(Bounding box coordinate data)
--- START ---

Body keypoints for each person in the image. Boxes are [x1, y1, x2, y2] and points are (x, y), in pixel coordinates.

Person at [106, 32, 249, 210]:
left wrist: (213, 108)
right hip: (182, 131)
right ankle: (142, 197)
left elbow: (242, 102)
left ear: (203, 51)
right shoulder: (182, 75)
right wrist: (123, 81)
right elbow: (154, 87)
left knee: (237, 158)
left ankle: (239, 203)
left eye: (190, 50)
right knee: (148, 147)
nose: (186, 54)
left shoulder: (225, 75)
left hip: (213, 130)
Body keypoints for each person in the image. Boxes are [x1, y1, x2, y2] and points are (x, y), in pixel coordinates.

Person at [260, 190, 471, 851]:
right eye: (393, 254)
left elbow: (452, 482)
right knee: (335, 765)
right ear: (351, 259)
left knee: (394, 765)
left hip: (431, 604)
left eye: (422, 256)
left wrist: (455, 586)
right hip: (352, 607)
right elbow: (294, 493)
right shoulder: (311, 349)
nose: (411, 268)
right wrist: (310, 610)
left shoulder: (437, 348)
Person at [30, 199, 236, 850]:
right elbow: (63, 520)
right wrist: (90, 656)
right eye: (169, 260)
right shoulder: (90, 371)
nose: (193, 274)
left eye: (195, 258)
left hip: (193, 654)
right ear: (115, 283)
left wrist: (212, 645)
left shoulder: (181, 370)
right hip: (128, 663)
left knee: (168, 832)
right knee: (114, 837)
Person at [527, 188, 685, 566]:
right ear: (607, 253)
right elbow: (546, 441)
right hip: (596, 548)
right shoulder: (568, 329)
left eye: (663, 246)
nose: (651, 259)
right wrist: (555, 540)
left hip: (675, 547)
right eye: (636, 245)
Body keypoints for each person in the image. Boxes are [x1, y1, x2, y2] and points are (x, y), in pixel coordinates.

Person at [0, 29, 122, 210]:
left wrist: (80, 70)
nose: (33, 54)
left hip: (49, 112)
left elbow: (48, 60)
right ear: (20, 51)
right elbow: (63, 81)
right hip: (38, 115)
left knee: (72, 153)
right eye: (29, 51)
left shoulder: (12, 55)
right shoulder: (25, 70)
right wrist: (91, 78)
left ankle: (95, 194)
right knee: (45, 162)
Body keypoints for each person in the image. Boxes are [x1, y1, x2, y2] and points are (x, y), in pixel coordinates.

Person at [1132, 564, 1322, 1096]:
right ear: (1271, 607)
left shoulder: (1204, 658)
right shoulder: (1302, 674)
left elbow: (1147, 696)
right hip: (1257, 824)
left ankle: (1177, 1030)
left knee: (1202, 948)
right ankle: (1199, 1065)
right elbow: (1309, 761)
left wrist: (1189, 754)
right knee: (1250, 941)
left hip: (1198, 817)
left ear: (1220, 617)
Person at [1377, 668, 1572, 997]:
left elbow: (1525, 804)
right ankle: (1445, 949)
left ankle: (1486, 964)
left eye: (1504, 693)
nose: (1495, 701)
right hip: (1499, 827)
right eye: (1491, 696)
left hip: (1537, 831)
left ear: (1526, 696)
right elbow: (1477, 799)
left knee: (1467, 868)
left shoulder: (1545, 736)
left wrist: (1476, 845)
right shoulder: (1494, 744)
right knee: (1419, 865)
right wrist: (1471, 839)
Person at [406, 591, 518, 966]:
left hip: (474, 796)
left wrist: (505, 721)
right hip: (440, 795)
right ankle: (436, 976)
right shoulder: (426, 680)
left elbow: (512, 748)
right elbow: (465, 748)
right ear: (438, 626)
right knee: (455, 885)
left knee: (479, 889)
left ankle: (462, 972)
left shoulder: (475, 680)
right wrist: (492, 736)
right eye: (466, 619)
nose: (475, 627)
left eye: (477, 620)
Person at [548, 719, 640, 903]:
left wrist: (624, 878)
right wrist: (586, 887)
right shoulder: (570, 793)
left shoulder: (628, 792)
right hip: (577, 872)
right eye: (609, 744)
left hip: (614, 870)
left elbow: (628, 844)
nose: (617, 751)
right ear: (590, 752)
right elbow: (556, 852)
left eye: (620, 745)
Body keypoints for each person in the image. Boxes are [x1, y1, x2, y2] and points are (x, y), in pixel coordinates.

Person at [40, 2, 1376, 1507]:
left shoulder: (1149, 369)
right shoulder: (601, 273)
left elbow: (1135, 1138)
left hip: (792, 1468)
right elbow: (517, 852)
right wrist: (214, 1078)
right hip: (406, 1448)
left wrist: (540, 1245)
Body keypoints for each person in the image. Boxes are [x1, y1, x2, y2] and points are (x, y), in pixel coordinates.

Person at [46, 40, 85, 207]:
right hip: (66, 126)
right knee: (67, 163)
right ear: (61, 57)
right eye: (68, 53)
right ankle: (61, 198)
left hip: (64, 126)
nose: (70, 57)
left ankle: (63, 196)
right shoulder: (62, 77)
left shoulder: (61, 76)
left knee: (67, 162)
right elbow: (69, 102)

--- END ---

### TASK INSTRUCTIONS
Given the data above, transcribe exactly the lines from the one containing "left elbow: (1147, 696)" down to the one containing "right elbow: (556, 852)", and no others.

### SOLUTION TO THE EXERCISE
left elbow: (1147, 696)
right hip: (1257, 824)
left ankle: (1177, 1030)
left knee: (1202, 948)
right ankle: (1199, 1065)
right elbow: (1309, 761)
left wrist: (1189, 754)
right knee: (1250, 941)
left hip: (1198, 817)
left ear: (1220, 617)
Person at [1377, 668, 1572, 997]:
left elbow: (1525, 804)
right ankle: (1445, 949)
left ankle: (1486, 964)
left eye: (1504, 693)
nose: (1495, 701)
right hip: (1499, 827)
right eye: (1491, 696)
left hip: (1537, 831)
left ear: (1526, 696)
right elbow: (1477, 799)
left knee: (1467, 868)
left shoulder: (1545, 736)
left wrist: (1476, 845)
right shoulder: (1494, 744)
right knee: (1419, 865)
right wrist: (1471, 839)
Person at [406, 591, 518, 966]:
left hip: (474, 796)
left wrist: (505, 721)
right hip: (440, 795)
right ankle: (436, 976)
right shoulder: (426, 680)
left elbow: (512, 748)
right elbow: (465, 748)
right ear: (438, 626)
right knee: (455, 885)
left knee: (479, 889)
left ankle: (462, 972)
left shoulder: (475, 680)
right wrist: (492, 736)
right eye: (466, 619)
nose: (475, 627)
left eye: (477, 620)
Person at [548, 719, 640, 903]:
left wrist: (624, 878)
right wrist: (586, 887)
right shoulder: (570, 793)
left shoulder: (628, 792)
right hip: (577, 872)
right eye: (609, 744)
left hip: (614, 870)
left elbow: (628, 844)
nose: (617, 751)
right ear: (590, 752)
right elbow: (556, 852)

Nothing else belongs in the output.